藤沢曜の目には、怒りだけでなく、悲哀と無力感も漂っていた。彼はそう言い残し、再び伊藤光莉を追いかけた。

「光莉、待ってくれ!待って!」藤沢曜は追いつくと、彼女の手を掴み引き戻した。「逃げるな!」

「放して!」と、伊藤光莉は必死に手を振り払おうとしたが、藤沢曜は予測していたかのようにしっかりと彼女の腕を掴んで離さなかった。

彼女は必死に抵抗したが、藤沢曜は一気に彼女を引き寄せ、強く抱きしめた。「俺は放さない!」

「この馬鹿!放しなさい、放して!」

藤沢曜は彼女を抱きしめ続け、「俺を殴るなり叱るなり好きにしろ。でも、今の状態で一人で運転させるわけにはいかない。俺が送る」

「あなたになんか送ってもらいたくないわ!偽善者!」

伊藤光莉は顔を上げ、怒りに満ちた目で彼を睨みつけた。「こんなことで許してもらえると思うな!」

「許してもらおうなんて思ってない。でも、今日はどうしても俺が送る」

彼女が激しい感情の中で一人で運転させるわけにはいかないと、彼は固く決意していた。

普段は伊藤光莉に対して従順で、

卑屈とも言える態度をとる彼だが、今回ばかりは彼の態度は揺るがなかった。
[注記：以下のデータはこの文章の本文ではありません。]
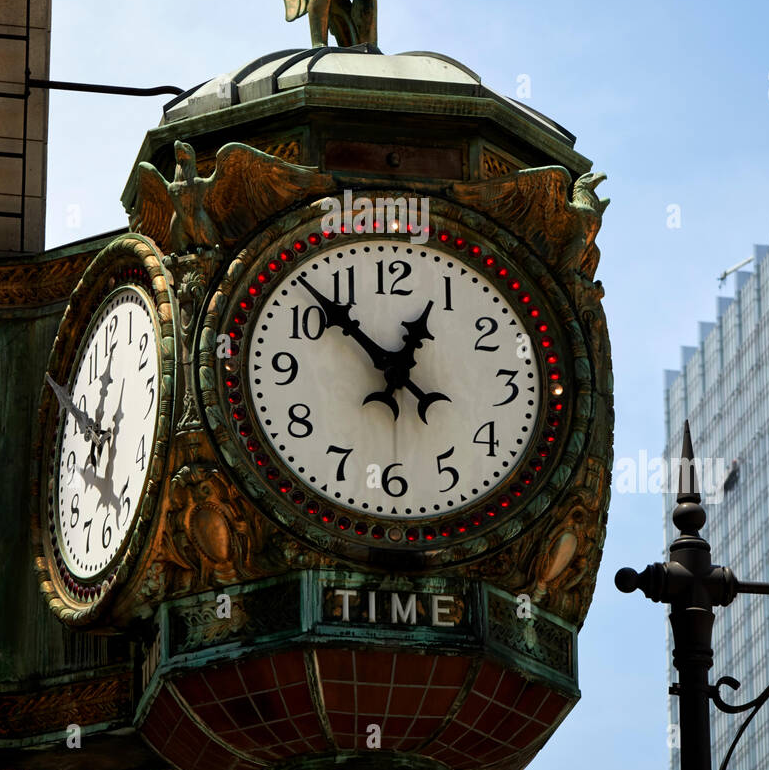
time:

彼女の抵抗をものともせず、彼は彼女を抱き上げ、車の方へと歩き出した。

伊藤光莉は彼の腕の中で何度か叩いたが、やがて力尽き、静かに彼の胸に身を委ねた。

リビングでは、藤沢修と松本若子がまだ立ち尽くしていた。

松本若子は藤沢修の高い背中をじっと見つめ、しばらく無言で彼の後ろに立っていた。